#### Quoted passage

2020-04-21 Thread Vittorio Bertocci
Ouch! Sorry  fixed

From: Dominick Baier 
Date: Tuesday, April 21, 2020 at 10:23
To: oauth , Rifaat Shekh-Yusef , 
Vittorio Bertocci 
Subject: Re: [OAUTH-WG] Second WGLC on "JSON Web Token (JWT) Profile for OAuth 
2.0 Access Tokens"

Oh and while we are at it - could you also fix the typo in my name? Thanks ;)

———
Dominick Baier


On 21. April 2020 at 09:43:49, Vittorio Bertocci 
(vittorio.berto...@auth0.com) wrote:
This is a great point. In my head I just considered the OIDC semantic and 
thought only of highlighting the app identity case, but you are absolutely 
right that not mentioning the user case at all is confusing. I added the 
language you suggested at the beginning of the sub definition.
Thanks!

From: Dominick Baier 
mailto:dba...@leastprivilege.com>>
Date: Monday, April 20, 2020 at 22:54
To: oauth mailto:oauth@ietf.org>>, Rifaat Shekh-Yusef 
mailto:rifaat.i...@gmail.com>>, 
"vittorio.berto...@auth0.com" 
mailto:vittorio.berto...@auth0.com>>
Subject: RE: [OAUTH-WG] Second WGLC on "JSON Web Token (JWT) Profile for OAuth 
2.0 Access Tokens"


In case of access tokens obtained through grants where no resource owner is 
involved, such as the client credentials grant, the value of sub SHOULD 
correspond to an identifier the authorization server uses to indicate the 
client application.

Maybe I am missing something, but does it say anywhere what to explicitly do in 
the case of an access token where a resource owner is involved?

########

== Prompt 1 ==
Answer these about the email thread, each on its own line:
(a) What time is shown on Dominick Baier's Tuesday, April 21, 2020 message?
(b) Where did Vittorio Bertocci say he added the suggested language?
(c) For grants with no resource owner, what should the value of sub correspond to?
== Prompt 2 ==
Quote the stretch of the email thread from "mailto:vittorio.berto...@auth0.com>>" through "owner is involved?".

#### Data excerpt

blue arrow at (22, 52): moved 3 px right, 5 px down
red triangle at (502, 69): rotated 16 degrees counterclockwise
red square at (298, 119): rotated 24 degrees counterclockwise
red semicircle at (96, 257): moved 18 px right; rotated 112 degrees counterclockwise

########

== Written response 1 ==
(a) 10:23
(b) At the beginning of the sub definition
(c) An identifier the authorization server uses to indicate the client application

== Written response 2 ==
mailto:vittorio.berto...@auth0.com>>
Subject: RE: [OAUTH-WG] Second WGLC on "JSON Web Token (JWT) Profile for OAuth 
2.0 Access Tokens"


In case of access tokens obtained through grants where no resource owner is 
involved, such as the client credentials grant, the value of sub SHOULD 
correspond to an identifier the authorization server uses to indicate the 
client application.

Maybe I am missing something, but does it say anywhere what to explicitly do in 
the case of an access token where a resource owner is involved?